Extracted records:
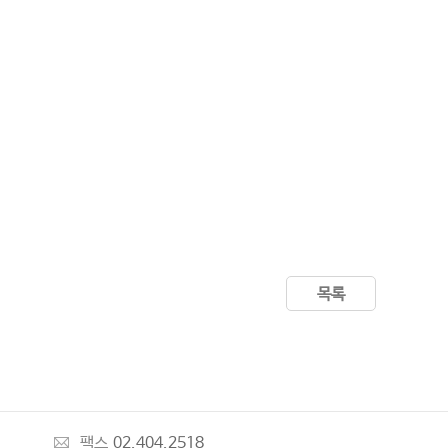
목록
팩스
02.404.2518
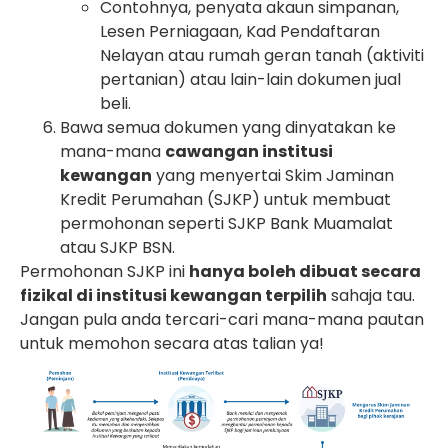
Contohnya, penyata akaun simpanan,
Lesen Perniagaan, Kad Pendaftaran
Nelayan atau rumah geran tanah (aktiviti
pertanian) atau lain-lain dokumen jual
beli.
Bawa semua dokumen yang dinyatakan ke
mana-mana
cawangan institusi
kewangan
yang menyertai Skim Jaminan
Kredit Perumahan (SJKP) untuk membuat
permohonan seperti SJKP Bank Muamalat
atau SJKP BSN.
Permohonan SJKP ini
hanya boleh dibuat secara
fizikal di institusi kewangan terpilih
sahaja tau.
Jangan pula anda tercari-cari mana-mana pautan
untuk memohon secara atas talian ya!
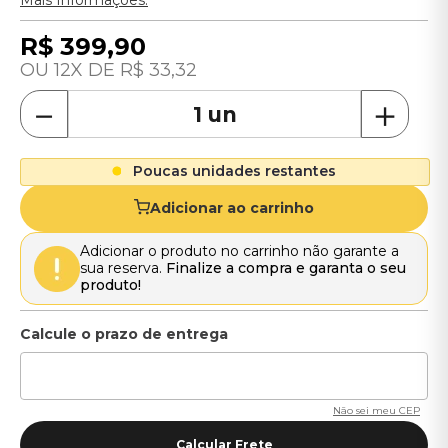
Mais Informações.
R$
399
,
90
12
R$
33
,
32
－
＋
Poucas unidades restantes
Adicionar ao carrinho
Adicionar o produto no carrinho não garante a
sua reserva.
Finalize a compra e garanta o seu
produto!
Não sei meu CEP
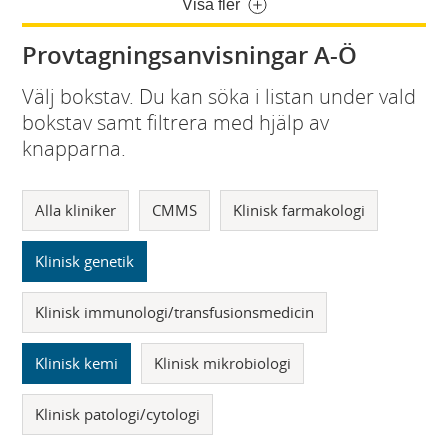
Visa fler
Provtagningsanvisningar A-Ö
Välj bokstav. Du kan söka i listan under vald
bokstav samt filtrera med hjälp av
knapparna.
Alla kliniker
CMMS
Klinisk farmakologi
Klinisk genetik
Klinisk immunologi/transfusionsmedicin
Klinisk kemi
Klinisk mikrobiologi
Klinisk patologi/cytologi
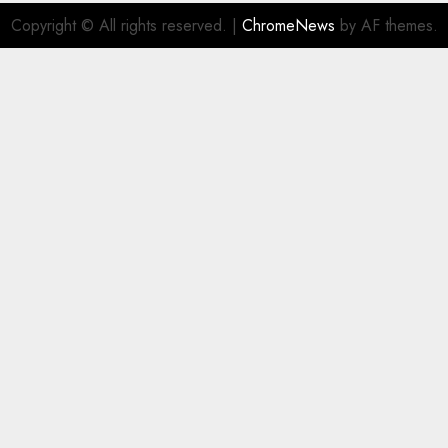
Copyright © All rights reserved.
|
ChromeNews
by AF themes.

What you will do: Each line above from the one containing "Contohnya, penyata akaun" through the one containing "Não sei meu CEP" is to be returned verbatim. Nothing else, and no pictures.

Solved exercise:
Contohnya, penyata akaun simpanan,
Lesen Perniagaan, Kad Pendaftaran
Nelayan atau rumah geran tanah (aktiviti
pertanian) atau lain-lain dokumen jual
beli.
Bawa semua dokumen yang dinyatakan ke
mana-mana
cawangan institusi
kewangan
yang menyertai Skim Jaminan
Kredit Perumahan (SJKP) untuk membuat
permohonan seperti SJKP Bank Muamalat
atau SJKP BSN.
Permohonan SJKP ini
hanya boleh dibuat secara
fizikal di institusi kewangan terpilih
sahaja tau.
Jangan pula anda tercari-cari mana-mana pautan
untuk memohon secara atas talian ya!
Mais Informações.
R$
399
,
90
12
R$
33
,
32
－
＋
Poucas unidades restantes
Adicionar ao carrinho
Adicionar o produto no carrinho não garante a
sua reserva.
Finalize a compra e garanta o seu
produto!
Não sei meu CEP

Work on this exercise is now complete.